Treveri Gennari, Dr Daniela
Programme Lead for Film Studies and Principal Lecturer in Film Studies
Film Studies, Oxford Brookes University
Communications and Media Studies / Film and Media Studies
In Search of Cinema Audiences in 1940s and 1950s Italy: an oral history project in Rome
£77,838

This project addresses the gap in knowledge about the Italian cinema-going public of the 1940s and 1950s, for whom cinema was by far the most popular pastime. By engaging with cinema-going memories, this project will re-evaluate the popular reception of film combining an ethnographic audience study with analysis of the films that produced audiences' dominant memories, as well as reconstructing the film exhibition structure of the time. Rome will be used as a case study and this project will provide the first detailed and wide-ranging analysis of cinema audiences in the capital in the 1940s and 1950s. Through the triangulation of box office figures, the popular press and audience interviews, this project will provide a new view of cinema-going in the post-war period: one that focuses on the everyday nature of the experience.
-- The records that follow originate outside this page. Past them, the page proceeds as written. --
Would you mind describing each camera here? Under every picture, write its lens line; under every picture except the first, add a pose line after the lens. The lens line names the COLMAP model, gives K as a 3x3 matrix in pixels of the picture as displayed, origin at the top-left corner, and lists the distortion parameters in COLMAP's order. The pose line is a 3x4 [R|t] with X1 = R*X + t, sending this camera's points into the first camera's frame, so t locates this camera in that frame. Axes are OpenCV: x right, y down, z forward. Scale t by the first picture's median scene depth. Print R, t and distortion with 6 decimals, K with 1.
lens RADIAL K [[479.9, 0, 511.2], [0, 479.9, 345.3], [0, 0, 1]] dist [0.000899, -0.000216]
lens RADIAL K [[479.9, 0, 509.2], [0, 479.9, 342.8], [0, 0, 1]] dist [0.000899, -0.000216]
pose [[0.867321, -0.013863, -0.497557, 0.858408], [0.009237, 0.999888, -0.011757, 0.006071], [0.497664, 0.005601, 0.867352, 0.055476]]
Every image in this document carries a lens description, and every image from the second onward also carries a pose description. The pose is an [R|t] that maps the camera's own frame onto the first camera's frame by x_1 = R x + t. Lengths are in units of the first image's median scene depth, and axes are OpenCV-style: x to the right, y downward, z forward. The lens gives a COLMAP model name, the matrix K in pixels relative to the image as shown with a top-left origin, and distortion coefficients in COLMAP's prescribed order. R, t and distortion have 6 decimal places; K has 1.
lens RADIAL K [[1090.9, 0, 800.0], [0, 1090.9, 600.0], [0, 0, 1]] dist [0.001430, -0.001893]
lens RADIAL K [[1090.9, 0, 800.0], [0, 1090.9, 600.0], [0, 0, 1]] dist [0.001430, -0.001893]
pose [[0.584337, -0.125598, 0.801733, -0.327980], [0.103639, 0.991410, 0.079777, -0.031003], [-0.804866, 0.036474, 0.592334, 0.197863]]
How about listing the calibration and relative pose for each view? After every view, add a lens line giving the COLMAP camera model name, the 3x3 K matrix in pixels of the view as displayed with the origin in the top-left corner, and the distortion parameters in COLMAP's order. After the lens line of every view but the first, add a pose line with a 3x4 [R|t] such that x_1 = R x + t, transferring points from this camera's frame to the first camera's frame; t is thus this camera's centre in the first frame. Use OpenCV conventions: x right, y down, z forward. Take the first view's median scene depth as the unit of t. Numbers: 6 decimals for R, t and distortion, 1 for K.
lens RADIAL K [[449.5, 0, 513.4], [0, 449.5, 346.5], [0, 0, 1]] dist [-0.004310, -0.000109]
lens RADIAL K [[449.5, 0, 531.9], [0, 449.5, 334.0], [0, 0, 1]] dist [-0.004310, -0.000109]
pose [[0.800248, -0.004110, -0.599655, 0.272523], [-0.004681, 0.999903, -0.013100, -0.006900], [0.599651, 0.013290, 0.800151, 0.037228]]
The historical audience study stems from an initial work conducted on 20 interviews with Romans, where oral history methodologies will be applied to a wider sample in order to map lived cinema experiences against the official history of Italian cinema.

Walton, Dr Benjamin Toby
Senior Lecturer
Jesus College, University of Cambridge
Music / History & Criticism of Music: Romantic
Global Opera
£73,986

The proposed research takes the first operatic circumnavigation of the globe, by a small troupe of Italian singers during the 1820s and '30s, as a way to explore four related issues. First, the research will investigate the dynamics driving the spread of opera beyond Europe during the first half of the 19th century. Second, Dr Walton is interested in elucidating the very different social, political and musical contexts for these early (sometimes first) operatic performances in locations as different as Rio de Janeiro and Macau, Montevideo and Calcutta. Third, Dr Walton  plans to explore the intersections between this sort of tour and the development in the same period of a wider European discourse outlining the idea (or fantasy) of 'global opera'. Fourth, and related to the latter, he will reflect on how the study of this sort of long-forgotten tour, by obscure singers, might change the way that we write about 19th-century operatic history within Europe, given its traditional emphasis on composers and an extremely limited number of theatrical centres.

Whitmarsh, Professor Tim
Professor of Ancient Literatures
Corpus Christi College, University of Oxford
Classics and Ancient History / History of Greece and the Greek World
Battling the gods: religious scepticism in ancient Greece and Rome
£114,095

This project will provide a transformative intellectual history of religious scepticism in Greco-Roman antiquity, from the classical period of Greece down to the time of the conversion of Constantine. During the Enlightenment, Greek and Roman thought was treated as a secular genealogy of western culture, to compete with the religious tradition rooted in the Bible. Since the early twentieth century, however, classical scholarship (outside of the Soviet bloc) has taken a heavy 'religious turn', emphasising the all-pervasiveness of the polytheistic worldview, to the extent that many critics now even deny the existence of anything like atheism in Greece and Rome. This project by contrast offers a new perspective on antiquity's rich array of religious deniers, seeking to understand them on their own terms. At the same time, however, ancient, 'polytheistic atheism' will be distinguished from its modern, monotheistic successors as more pluriform and less prone to absolutism. The outputs will be a conference, a monograph and a series of video interviews.